Sabe-se que o Protrepticus de Jâmblico contém muito material tirado, palavra por palavra, de autores mais antigos. Contém uma considerável porção do Protrepticus de Aristóteles, que se perdeu, e em 1889 Friedrich Blass demonstrou que umas dez páginas do texto grego impresso, de Jâmblico, foram tiradas virtualmente de um escrito, de outra forma desconhecido, do século V ou do século IV a. C. Que ele envolve discussão de um tema sofista, hoje se aceita sem discussão, visto que defende a causa do nomos, ou lei convencional, e moralidade, contra os que pretendiam depor nomos em favor da natureza. Mas todas as propostas de o atribuir a um determinado autor conhecido, ou mesmo à sua escola, têm fracassado por falta de qualquer tipo de testemunho sólido. A tentativa de identificar uma outra “peça” sofista em defesa de nomos tem, contudo, sido menos bem-sucedida do que a hipótese de Blass. Em 1924, Pohlenz afirmava que três seções distintas no Discurso contra Aristogiton, encontradas nos manuscritos de Demóstenes (Or. XXV), a saber, os parárafos 15-35, 85-91 e 93-96, constituíam o que ele chamou de um tratado anônimo, Peri Nomõn, ou Sobre as leis.
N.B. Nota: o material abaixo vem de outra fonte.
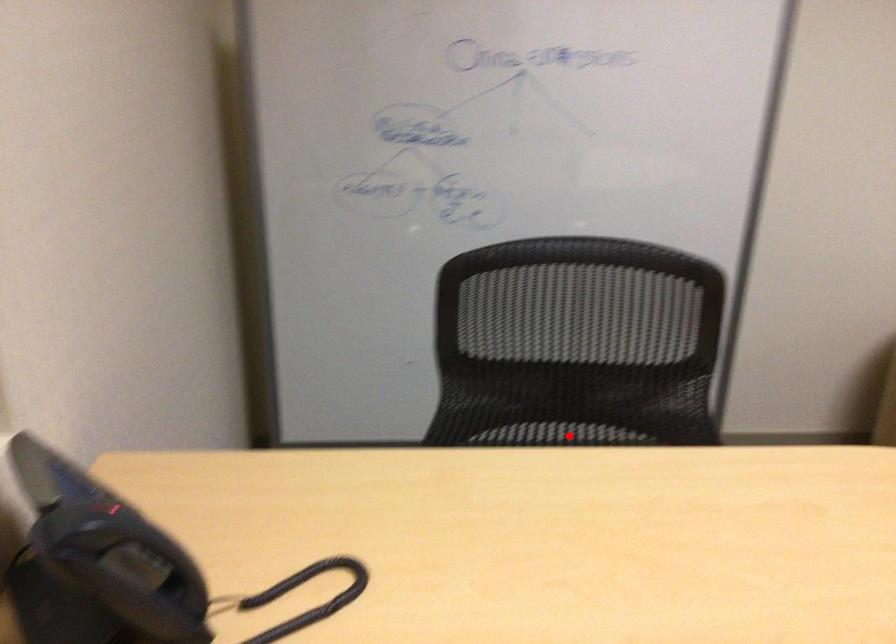
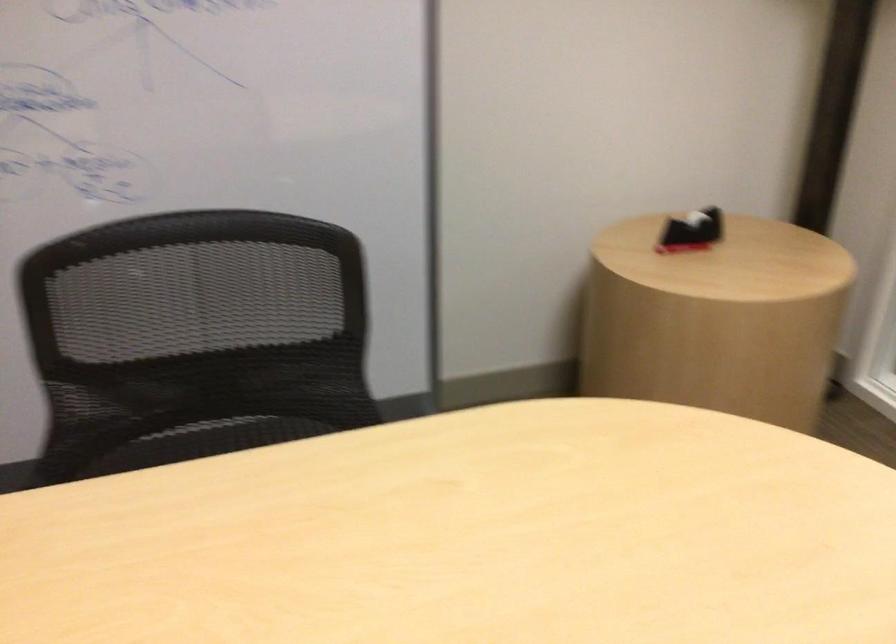
Question: I am providing you with two images of the same scene from different viewpoints. In image1, a red point is highlighted. Considering the same 3D point in image2, which of the following is correct?

Choices:
 (A) It is closer
 (B) It is farther

Answer: (A)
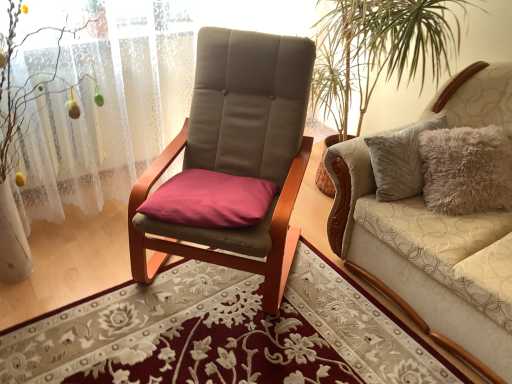
Question: Are beige fabric couch at right and white lace curtain at left far apart?

Choices:
 (A) yes
 (B) no

Answer: (A)

Question: From a real-world perspective, is beige fabric couch at right on white lace curtain at left?

Choices:
 (A) no
 (B) yes

Answer: (A)

Question: Does beige fabric couch at right have a larger size compared to white lace curtain at left?

Choices:
 (A) no
 (B) yes

Answer: (B)

Question: Considering the relative sizes of beige fabric couch at right and white lace curtain at left in the image provided, is beige fabric couch at right shorter than white lace curtain at left?

Choices:
 (A) no
 (B) yes

Answer: (B)

Question: Is beige fabric couch at right in front of white lace curtain at left?

Choices:
 (A) yes
 (B) no

Answer: (A)

Question: Is beige fabric couch at right in contact with white lace curtain at left?

Choices:
 (A) no
 (B) yes

Answer: (A)

Question: Does white lace curtain at left have a smaller size compared to beige fabric couch at right?

Choices:
 (A) yes
 (B) no

Answer: (A)

Question: From a real-world perspective, is white lace curtain at left on top of beige fabric couch at right?

Choices:
 (A) yes
 (B) no

Answer: (A)

Question: Does white lace curtain at left come in front of beige fabric couch at right?

Choices:
 (A) no
 (B) yes

Answer: (A)

Question: Is white lace curtain at left oriented away from beige fabric couch at right?

Choices:
 (A) no
 (B) yes

Answer: (A)

Question: Can you confirm if white lace curtain at left is wider than beige fabric couch at right?

Choices:
 (A) yes
 (B) no

Answer: (B)

Question: Can you confirm if white lace curtain at left is positioned to the left of beige fabric couch at right?

Choices:
 (A) no
 (B) yes

Answer: (B)

Question: Looking at their shapes, would you say beige fabric couch at right is wider or thinner than white lace curtain at left?

Choices:
 (A) thin
 (B) wide

Answer: (B)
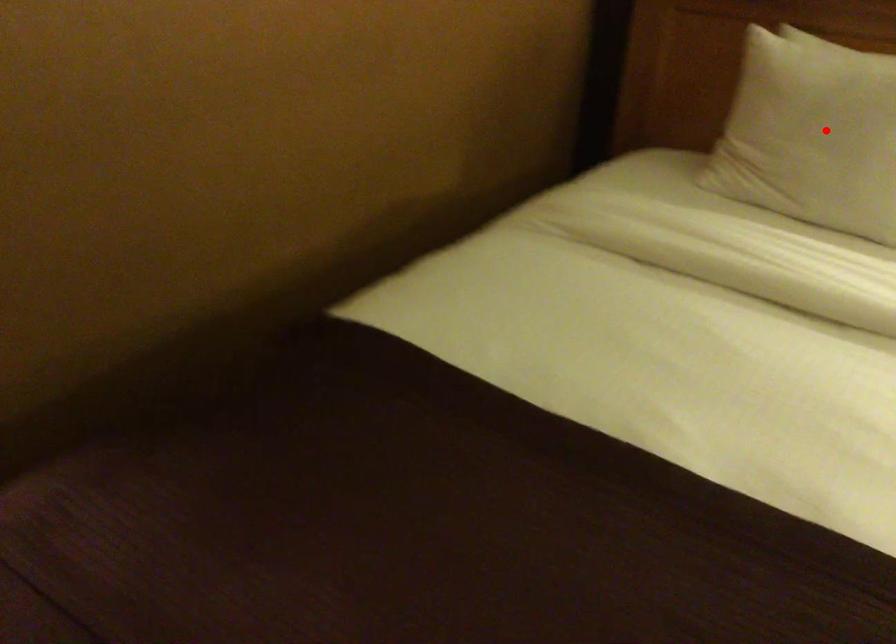
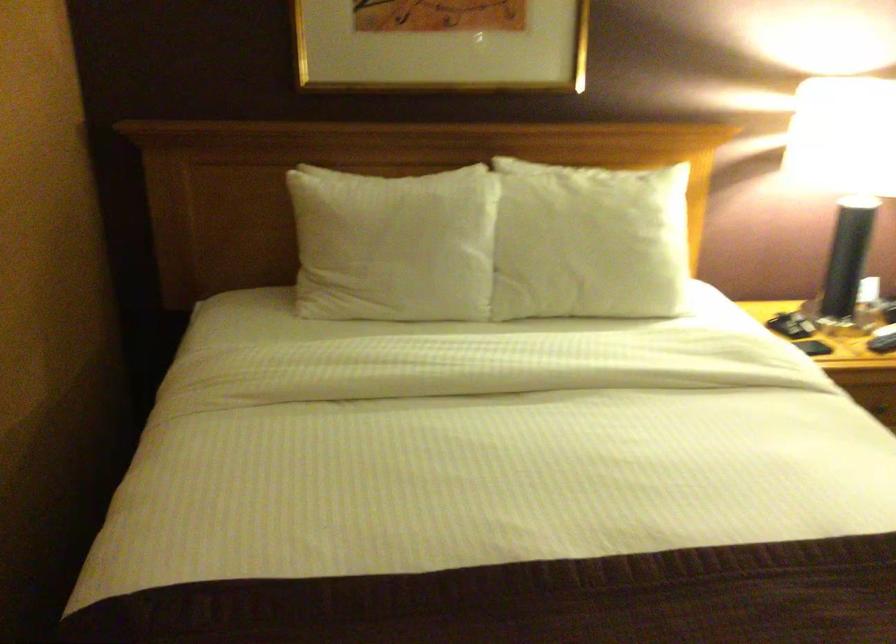
Question: I am providing you with two images of the same scene from different viewpoints. A red point is shown in image1. For the corresponding object point in image2, is it positioned nearer or farther from the camera?

Choices:
 (A) Nearer
 (B) Farther

Answer: (B)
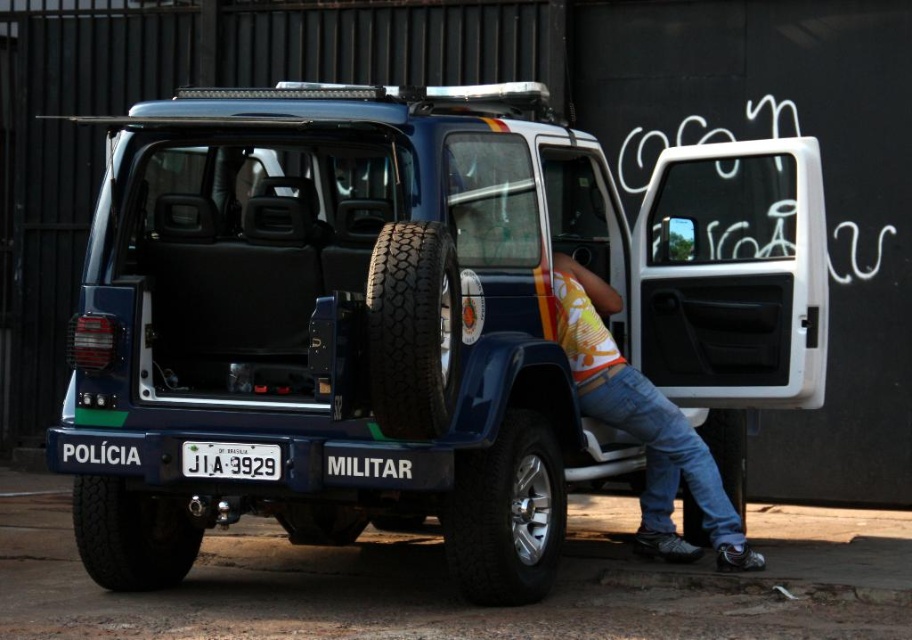
Does point (396, 394) lie behind point (189, 464)?

That is False.

Between point (416, 332) and point (230, 465), which one is positioned in front?

Point (416, 332)

What do you see at coordinates (412, 330) in the screenshot?
I see `black rubber tire at center` at bounding box center [412, 330].

Where is `black rubber tire at center`? The height and width of the screenshot is (640, 912). black rubber tire at center is located at coordinates (412, 330).

Does shiny metallic tire at lower center appear over black rubber tire at lower right?

Yes.

Who is more forward, (x=504, y=588) or (x=719, y=436)?

Positioned in front is point (x=504, y=588).

Is point (494, 563) positioned in front of point (701, 426)?

Yes.

This screenshot has width=912, height=640. What are the coordinates of `shiny metallic tire at lower center` in the screenshot? It's located at (506, 515).

Does black rubber tire at lower right appear over white plastic license plate at center?

No, black rubber tire at lower right is not above white plastic license plate at center.

Describe the element at coordinates (728, 452) in the screenshot. I see `black rubber tire at lower right` at that location.

Is point (691, 496) behind point (247, 456)?

Yes, point (691, 496) is farther from viewer.

Locate an element on the screen. black rubber tire at lower right is located at coordinates (728, 452).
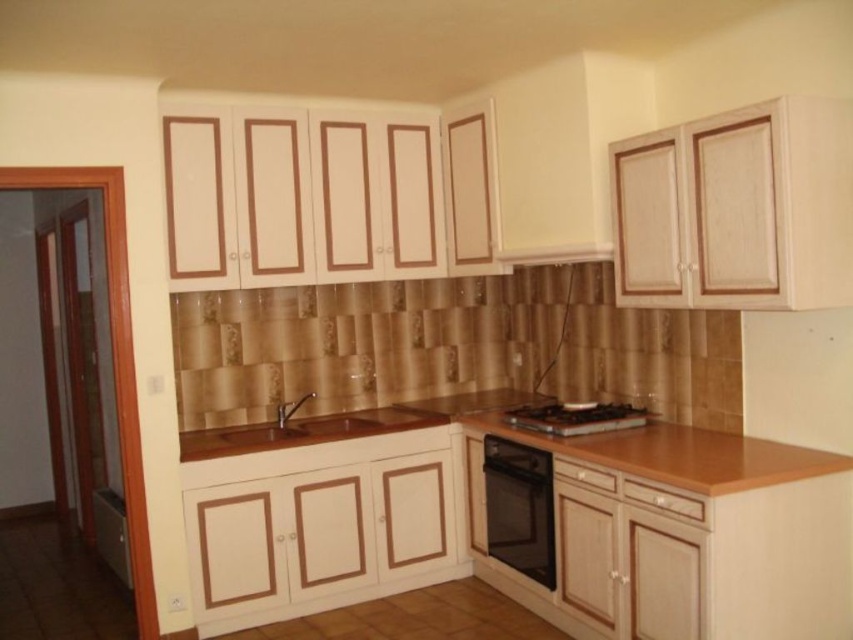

Sua afirmação foi bem aceita e o texto foi acrescentado ao material disponível para o estudo dos sofistas. Em 1956, contudo, Gigante [13] contestou, com êxito, a existência de qualquer tratado distinto e agora parece que o próprio Peri Nomõn não passa de uma invenção de Pohlenz. Mas Gigante nunca negou que o discurso, que é de data provavelmente muito tardia para ter sido escrito por Demóstenes, de fato contenha considerável material “socrático” e “platônico”; como tal, ele pode certamente ser usado como fonte de informações para o debate nomos-physis. Na verdade, ele pode indicar o caminho para uma conclusão de grande valor, a saber, que havia amplos debates e argumentos, sobre a maior parte das questões levantadas pelos sofistas, que continuaram muito depois do fim do século V a. C.

Notas e referências

[11] Sobre a opinião segundo a qual o Piritos foi escrito por Eurípides, ver KUIPER, De Pirithoo Fabula Euripidea, Mnemosyne 35 (1907) 354¬85, e D. L. PAGE, Greek Literary Papyri I, Londres, 1942, 120-2; sobre a atribuição do Sísifo a ele, ver DIHLE, Das Satyrspiel Sysiphus’, Hermes 105 (1977) 28-42.

[12] Assim diz, com razão, R. K. SPRAGUE, The older Sophists, Columbia S.C., 1972, 294-301; o testemunho importante é dado em tradução.

[13] Em seu Nomos Basileus, Nápoles, 1956, 268-92.